De plus, la construction elle-même reflète cette dimension collective. Lorsqu’un membre du village souhaite bâtir une maison, il peut compter sur l’aide de ses voisins. C’est un moment de solidarité où chacun contribue, que ce soit en façonnant les briques ou en élevant les murs.
Les constructions mixtes de Madagascar
Du côté est de Madagascar, il n’y a quasiment aucune zone de transition entre les maisons en terre des Hautes Terres et les maisons en matériel végétal des régions côtières. Cependant, dans les vastes étendues peu peuplées entre les Hautes Terres et les zones côtières de l’ouest, les habitants utilisent les matériaux disponibles localement pour construire des habitations qui présentent des caractéristiques des deux régions. Le plus souvent, le trano gasy est petit (une pièce et sans étage ou un seul) et construit à partir d’un squelette de bâtons disposés horizontalement apposé sur le cadre de la maison en bois.
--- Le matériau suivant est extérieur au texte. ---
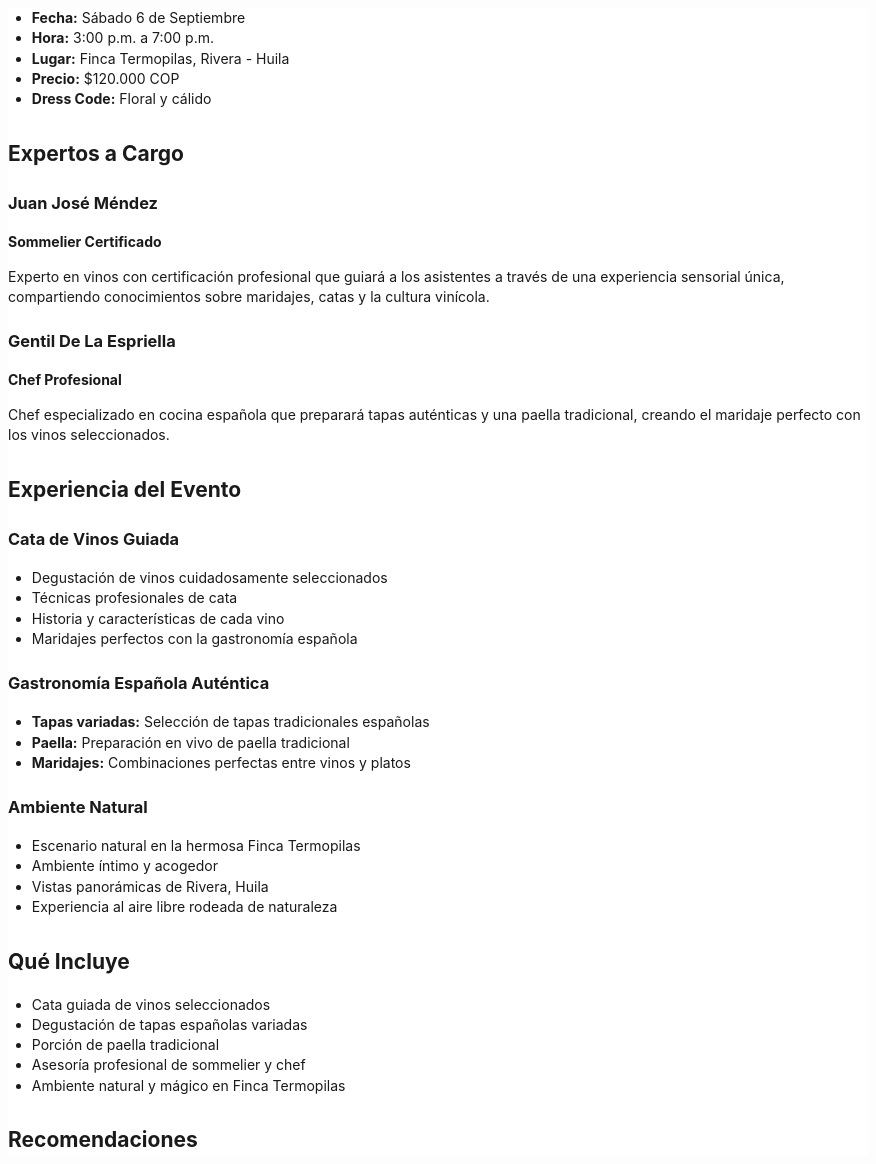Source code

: - **Fecha:** Sábado 6 de Septiembre
- **Hora:** 3:00 p.m. a 7:00 p.m.
- **Lugar:** Finca Termopilas, Rivera - Huila
- **Precio:** $120.000 COP
- **Dress Code:** Floral y cálido

## Expertos a Cargo

### Juan José Méndez
**Sommelier Certificado**

Experto en vinos con certificación profesional que guiará a los asistentes a través de una experiencia sensorial única, compartiendo conocimientos sobre maridajes, catas y la cultura vinícola.

### Gentil De La Espriella
**Chef Profesional**

Chef especializado en cocina española que preparará tapas auténticas y una paella tradicional, creando el maridaje perfecto con los vinos seleccionados.

## Experiencia del Evento

### Cata de Vinos Guiada
- Degustación de vinos cuidadosamente seleccionados
- Técnicas profesionales de cata
- Historia y características de cada vino
- Maridajes perfectos con la gastronomía española

### Gastronomía Española Auténtica
- **Tapas variadas:** Selección de tapas tradicionales españolas
- **Paella:** Preparación en vivo de paella tradicional
- **Maridajes:** Combinaciones perfectas entre vinos y platos

### Ambiente Natural
- Escenario natural en la hermosa Finca Termopilas
- Ambiente íntimo y acogedor
- Vistas panorámicas de Rivera, Huila
- Experiencia al aire libre rodeada de naturaleza

## Qué Incluye

- Cata guiada de vinos seleccionados
- Degustación de tapas españolas variadas
- Porción de paella tradicional
- Asesoría profesional de sommelier y chef
- Ambiente natural y mágico en Finca Termopilas

## Recomendaciones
Mais à la différence des maisons côtières où ce squelette de bâton sert de base pour fixer des matériaux naturels pour former des murs, de la terre peut-être utilisée pour remplir le cadre. Le toit est couvert de chaume pour compléter l’habitation. Ces maisons intermédiaires sont aussi souvent distinguées par la présence de colonnes en bois de style Hautes Terres raccourcies sur la face ouest pour soutenir l’avant-toit allongé du toit en pente, tout comme ils soutiennent les terrasses des plus grandes maisons d’Imerina. Le sol est typiquement en terre et peut être recouvert de tapis tissés d’herbes ou de raphia.
Les défis contemporains et la préservation des traditions
Bien que les maisons en terre fassent partie intégrante du paysage malgache, elles sont aujourd’hui confrontées à plusieurs défis. L’urbanisation croissante et l’attrait pour les matériaux modernes comme le béton ou la tôle menacent cette architecture traditionnelle. Beaucoup de jeunes, attirés par la modernité, délaissent ces maisons en terre au profit de constructions plus “occidentalisées”.
Cependant, des initiatives locales et internationales cherchent à préserver ce patrimoine. De plus en plus de projets architecturaux mettent en avant la terre crue comme un matériau écologique, durable et adapté aux conditions locales. La prise de conscience autour de l’impact environnemental du moderne pousse à redécouvrir les techniques ancestrales, moins énergivores et respectueuses de la nature.
Vers une redécouverte de la terre crue
Aujourd’hui, les maisons en terre malgaches inspirent de nombreux architectes à travers le monde. Ces constructions sont en effet un modèle d’efficacité énergétique et de simplicité. En France, par exemple, certaines régions redécouvrent l’usage de la terre crue pour des projets de construction durable.
À Madagascar, ce retour à la terre est vu comme une manière de renouer avec les racines et de préserver une identité culturelle unique. Les villages qui maintiennent ces techniques traditionnelles deviennent des modèles à suivre pour allier modernité et respect de l’environnement.
Un regard sur l’avenir des maisons en terre
Les maisons en terre malgaches sont représentent une harmonie avec la nature, une solidarité villageoise et un savoir-faire ancestral. Elles sont aussi le symbole d’un mode de vie simple, centré sur l’essentiel. Il serait regrettable de voir disparaître ces constructions au profit d’une urbanisation galopante.
Cependant, les initiatives visant à redécouvrir et réhabiliter les techniques traditionnelles offrent une lueur d’espoir. En intégrant des éléments modernes tout en respectant les traditions, il est possible de donner une nouvelle vie à ces maisons en terre, tout en répondant aux exigences contemporaines.
Nous espérons que cet article vous aura permis de mieux comprendre la richesse et la beauté des maisons en terre malgaches. À travers elles, c’est tout un pan de la culture malgache qui se dévoile, avec ses valeurs de partage, de respect de l’environnement et de savoir-faire. Un patrimoine qui, nous l’espérons, continuera de rayonner pour de nombreuses générations.